A Dec. 3 opinion by Judge Amos L. Mazzant III of the U.S. Court of Appeals for the Fifth Circuit included a temporary injunction to halt the filing requirement.  

A Fifth Circuit panel reinstated the reporting requirement on Dec. 23 and extended the deadline to report until Jan. 13, 2025. 

On Dec. 26, a separate Fifth Circuit panel reinstated the injunction, making BOI reporting voluntary.  

The National Law Review article by attorney Kathleen M. Harmann notes the requirement could be reinstated. 

“In light of ongoing uncertainty, we recommend that entities that have not yet filed be prepared to file on short notice if the preliminary injunction is once again stayed or overturned, resulting in the Jan. 13 deadline being reinstated or a new deadline being imposed on short notice,” the article states. 

The FinCEN website offers the option of voluntary online filing, but states, “In light of a recent federal court order, reporting companies are not currently required to file beneficial ownership information with FinCEN and are not subject to liability if they fail to do so while the order remains in force.” 

The CTA, as written, would require reporting by most small businesses and impose civil penalties of up to $591 per day or up to two years imprisonment for failure to do so. 

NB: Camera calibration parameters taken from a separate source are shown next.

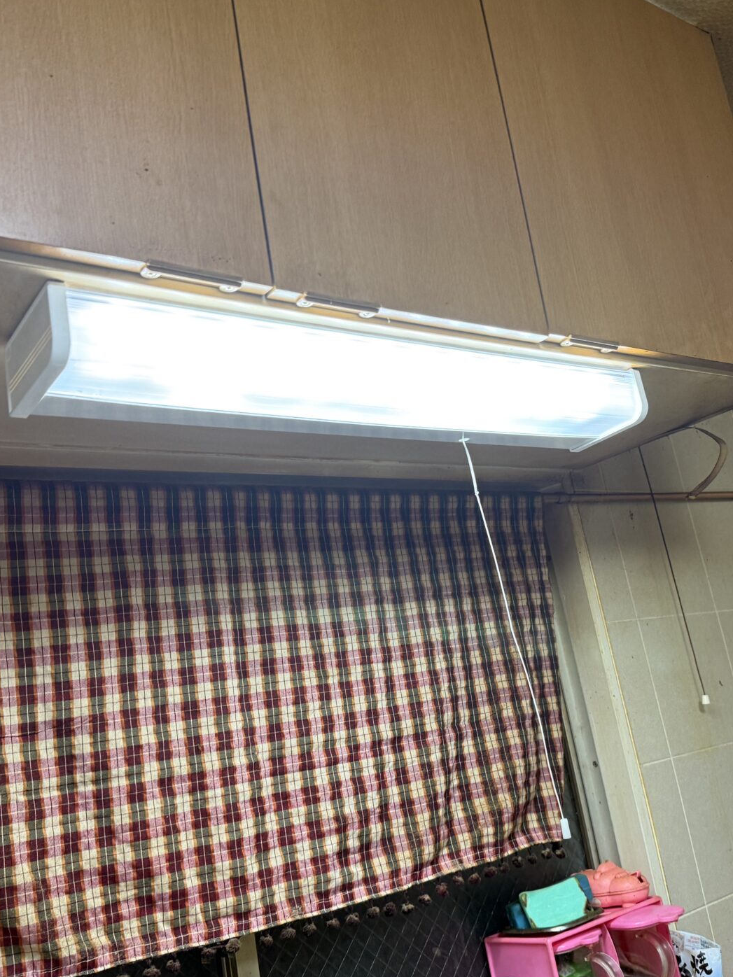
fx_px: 932
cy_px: 486
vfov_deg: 55.4
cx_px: 397
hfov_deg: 42.9
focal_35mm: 33
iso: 200
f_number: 1.78
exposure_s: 1/60
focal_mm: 6.76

According to FinCEN, a beneficial owner is someone who owns or controls a company. The CTA called for reports to include the following information for every beneficial owner: name, birthdate, address, a unique identifying number from an identification document and an image of the identification document. 

FinCEN’s guidelines note exemptions to the CTA for not-for-profit companies and for those reporting more than $5 million in gross receipts or sales in the most recent completed tax year or having at least 20 full-time employees.